Now, for $t>0$, we have $$t(2x_m^2-x_m)-(x_m^3-2x_m)<\sum_{i=1}^{m-1}\,\Big(t(x_i-2x_i^2)-(2x_i-x_i^3)\Big)\,.\tag{*}$$ Define the function $f_t:\mathbb{R}\to\mathbb{R}$ by $$f_t(y):=t(y-2y^2)-(2y-y^3)\,.$$ Let $\tau:=\dfrac{106}{23}$. We note that $f_\tau$ is strictly decreasing on the interval $[4,6]$ and the maximum value of $f_\tau(y)$ for $y\in[0,6]$ is $\dfrac{61600}{328509}$, and this happens when $y=\dfrac{10}{69}$. That is, using (*), we obtain $$-f_\tau(4)<(m-1)\,f_\tau\left(\frac{10}{69}\right)\,,\text{ or }m>\frac{42959}{110}>390\,.$$ This proves that $m\geq 391$.
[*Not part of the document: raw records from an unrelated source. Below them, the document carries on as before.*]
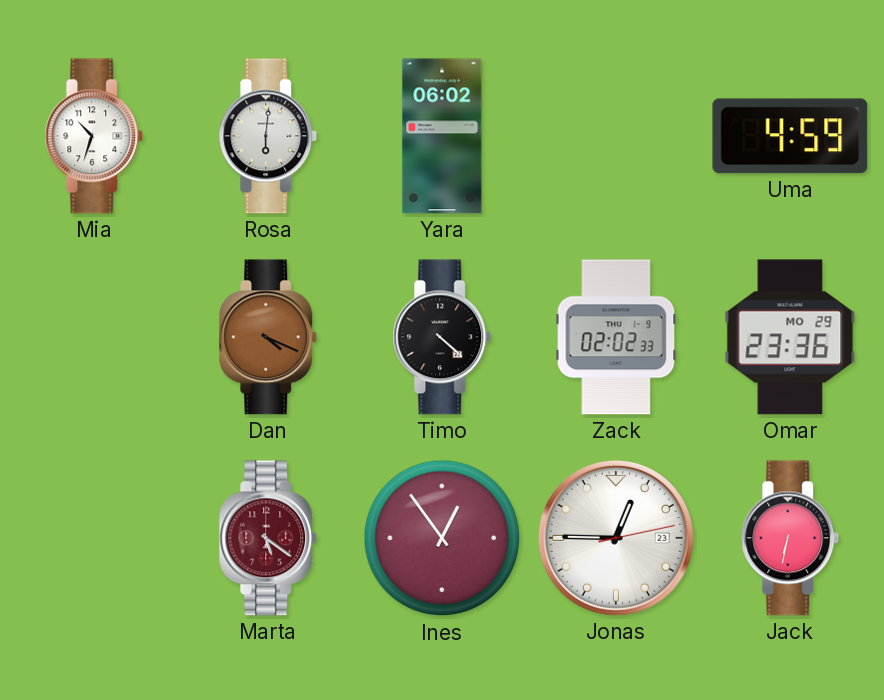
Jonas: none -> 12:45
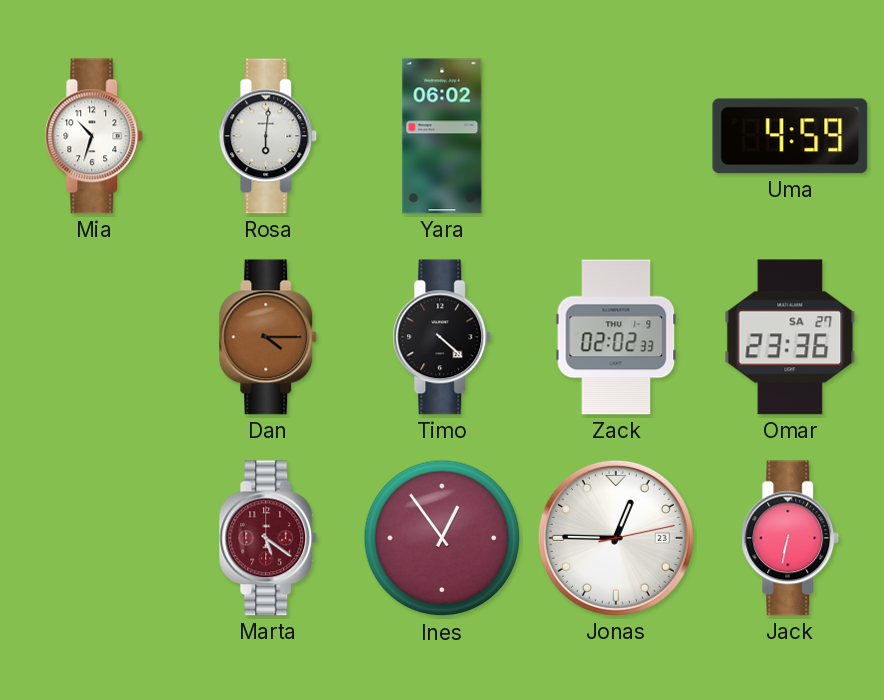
Dan: 4:19 -> 4:15
Omar date: MO 29 -> SA 27
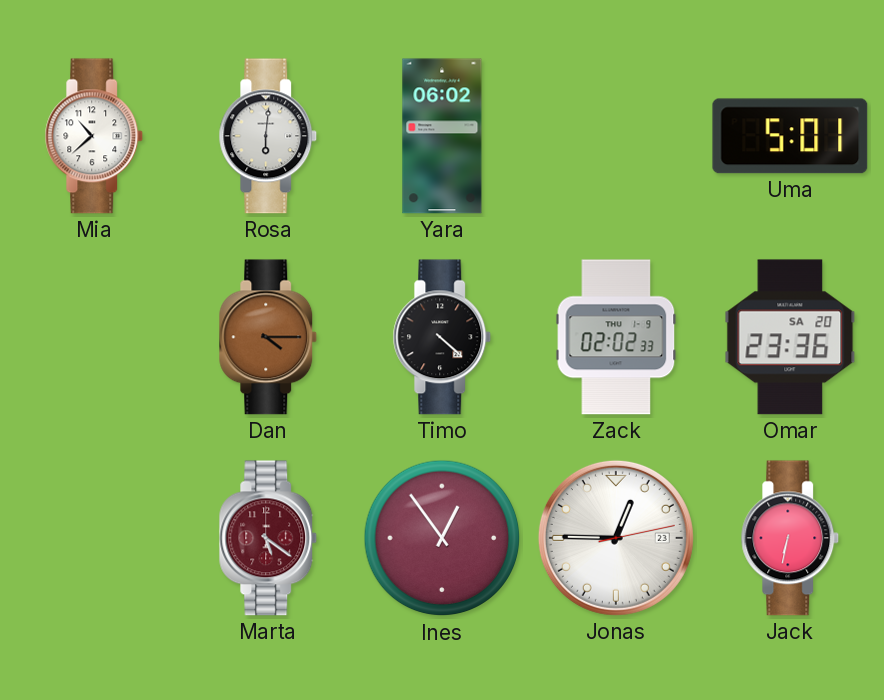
Mia: 10:33 -> 10:38
Uma: 4:59 -> 5:01
Omar date: SA 27 -> SA 20
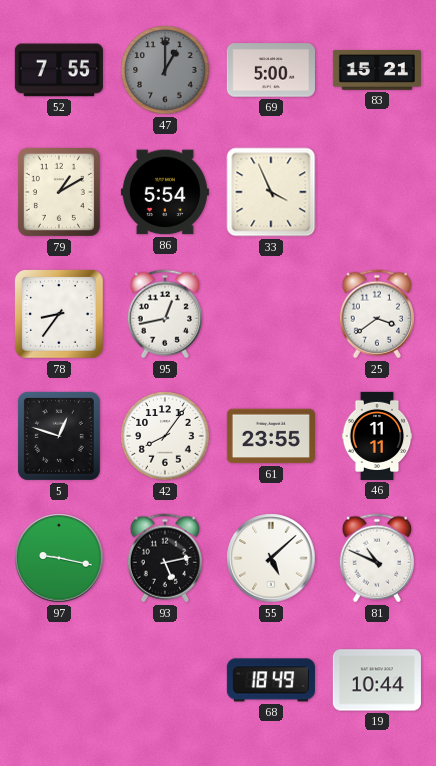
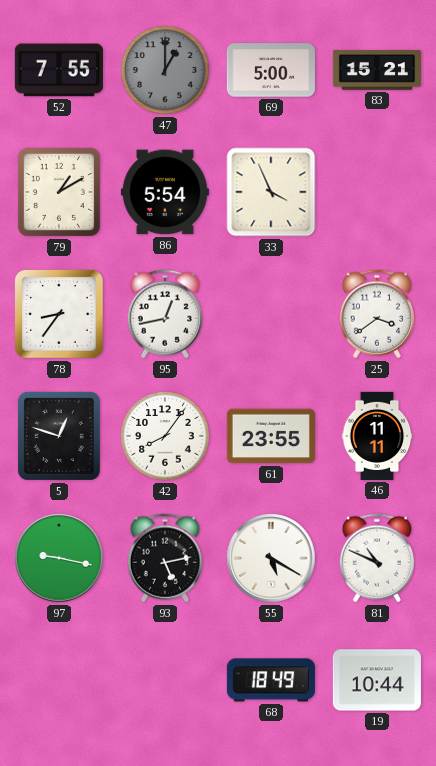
55: 5:08 -> 5:20
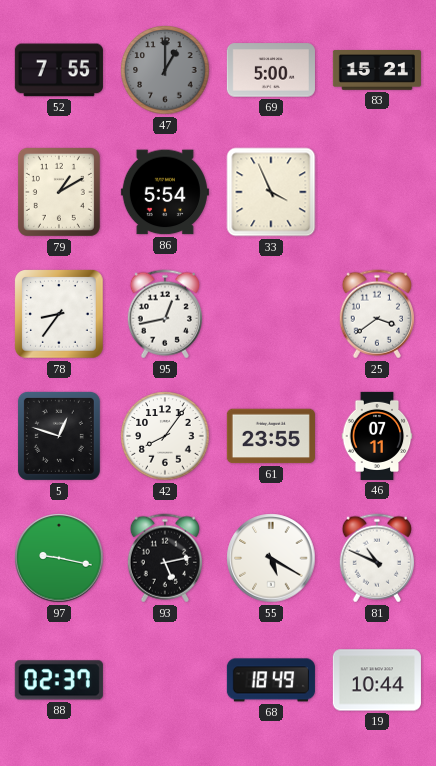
46: 11:11 -> 07:11
88: none -> 02:37
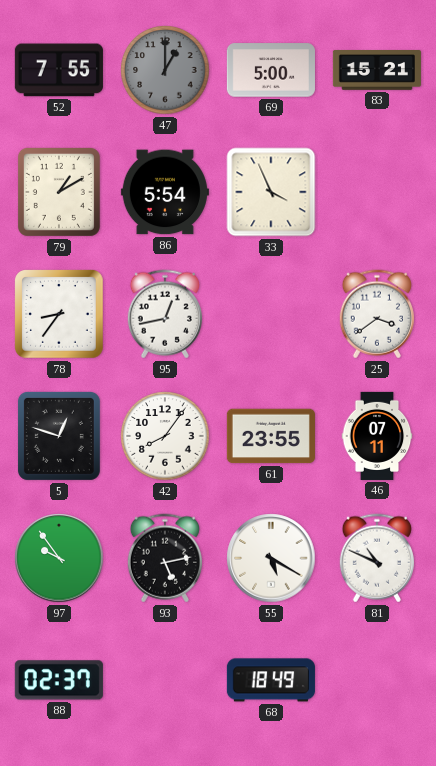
97: 9:17 -> 9:54
19: 10:44 -> none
If I could prove that $x_m>5$, then it would follow that $m\geq 494$, which is quite an improvement. Better yet, if I knew that $x_m>5.2$, then I would get $m\geq 508$. If I used $f_T$ with $T:=\dfrac{3}{8}+\dfrac{1519}{32\sqrt{129}}$ instead, then I would improve the three inequalities by a little:

• $x_m>4$ implies $m\geq 395$;
• $x_m>5$ implies $m\geq 496$;
• $x_m>5.2$ implies $m\geq 511$.

If I study $f_s$ with $s:=\dfrac{73}{19}$ instead, then I can improve the bound for $x_m>4$ by a lot. That is, $$x_m>4\text{ implies }m\geq 461\,.$$ This is the best bound so far without extra assumptions on $x_m$, and I have no idea how to improve it (except very slightly, like $x_m>5$ leads to $m\geq 464$, which is not a very impressive improvement using $f_s$). Thus, so far, I can only say that $m\geq 461$, missing the intended target by $55$, but that may be improved if I can get a better bound for $x_m$.